Exercise instructions:
Faithfully repeat each entry below, minus the pictures.

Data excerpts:
===
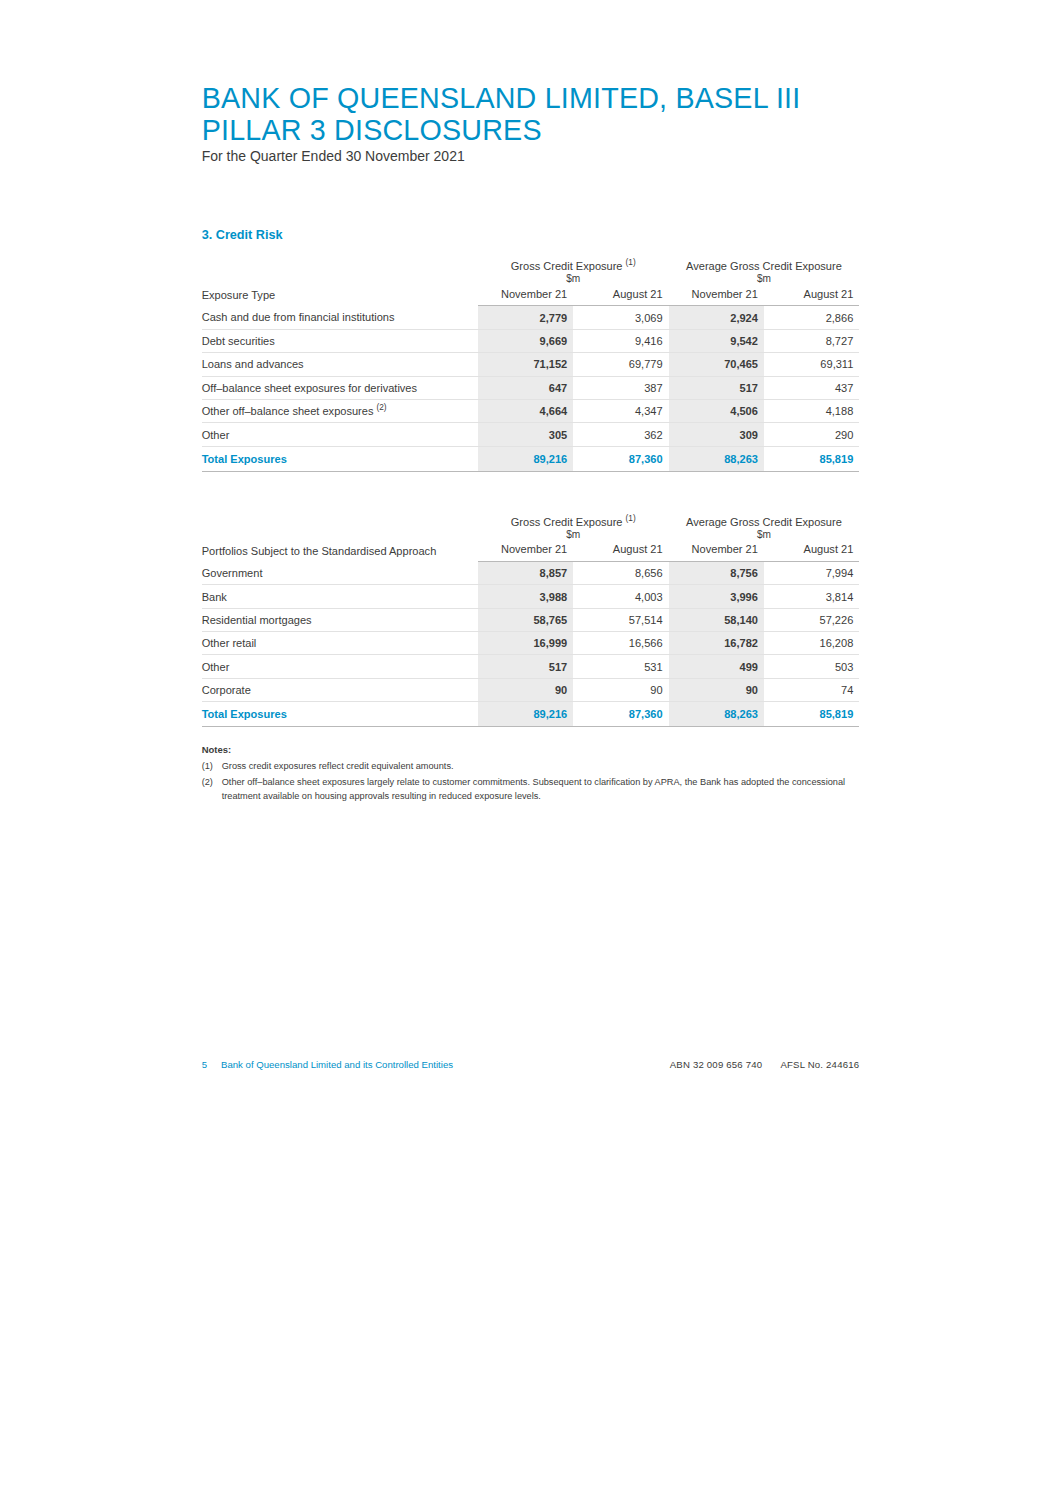BANK OF QUEENSLAND LIMITED, BASEL III PILLAR 3 DISCLOSURES
For the Quarter Ended 30 November 2021
3. Credit Risk
| Exposure Type | Gross Credit Exposure (1) $m | Average Gross Credit Exposure $m |
| --- | --- | --- |
| November 21 | August 21 | November 21 | August 21 |
| Cash and due from financial institutions | 2,779 | 3,069 | 2,924 | 2,866 |
| Debt securities | 9,669 | 9,416 | 9,542 | 8,727 |
| Loans and advances | 71,152 | 69,779 | 70,465 | 69,311 |
| Off–balance sheet exposures for derivatives | 647 | 387 | 517 | 437 |
| Other off–balance sheet exposures (2) | 4,664 | 4,347 | 4,506 | 4,188 |
| Other | 305 | 362 | 309 | 290 |
| Total Exposures | 89,216 | 87,360 | 88,263 | 85,819 |
| Portfolios Subject to the Standardised Approach | Gross Credit Exposure (1) $m | Average Gross Credit Exposure $m |
| --- | --- | --- |
| November 21 | August 21 | November 21 | August 21 |
| Government | 8,857 | 8,656 | 8,756 | 7,994 |
| Bank | 3,988 | 4,003 | 3,996 | 3,814 |
| Residential mortgages | 58,765 | 57,514 | 58,140 | 57,226 |
| Other retail | 16,999 | 16,566 | 16,782 | 16,208 |
| Other | 517 | 531 | 499 | 503 |
| Corporate | 90 | 90 | 90 | 74 |
| Total Exposures | 89,216 | 87,360 | 88,263 | 85,819 |
Notes:
(1) Gross credit exposures reflect credit equivalent amounts.
(2) Other off–balance sheet exposures largely relate to customer commitments. Subsequent to clarification by APRA, the Bank has adopted the concessional treatment available on housing approvals resulting in reduced exposure levels.
5 Bank of Queensland Limited and its Controlled Entities ABN 32 009 656 740 AFSL No. 244616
===
Answer for the task:
BANK OF QUEENSLAND LIMITED, BASEL III PILLAR 3 DISCLOSURES
For the Quarter Ended 30 November 2021
3. Credit Risk
| Exposure Type | Gross Credit Exposure (1) $m | Average Gross Credit Exposure $m |
| --- | --- | --- |
| November 21 | August 21 | November 21 | August 21 |
| Cash and due from financial institutions | 2,779 | 3,069 | 2,924 | 2,866 |
| Debt securities | 9,669 | 9,416 | 9,542 | 8,727 |
| Loans and advances | 71,152 | 69,779 | 70,465 | 69,311 |
| Off–balance sheet exposures for derivatives | 647 | 387 | 517 | 437 |
| Other off–balance sheet exposures (2) | 4,664 | 4,347 | 4,506 | 4,188 |
| Other | 305 | 362 | 309 | 290 |
| Total Exposures | 89,216 | 87,360 | 88,263 | 85,819 |
| Portfolios Subject to the Standardised Approach | Gross Credit Exposure (1) $m | Average Gross Credit Exposure $m |
| --- | --- | --- |
| November 21 | August 21 | November 21 | August 21 |
| Government | 8,857 | 8,656 | 8,756 | 7,994 |
| Bank | 3,988 | 4,003 | 3,996 | 3,814 |
| Residential mortgages | 58,765 | 57,514 | 58,140 | 57,226 |
| Other retail | 16,999 | 16,566 | 16,782 | 16,208 |
| Other | 517 | 531 | 499 | 503 |
| Corporate | 90 | 90 | 90 | 74 |
| Total Exposures | 89,216 | 87,360 | 88,263 | 85,819 |
Notes:
(1) Gross credit exposures reflect credit equivalent amounts.
(2) Other off–balance sheet exposures largely relate to customer commitments. Subsequent to clarification by APRA, the Bank has adopted the concessional treatment available on housing approvals resulting in reduced exposure levels.
5 Bank of Queensland Limited and its Controlled Entities ABN 32 009 656 740 AFSL No. 244616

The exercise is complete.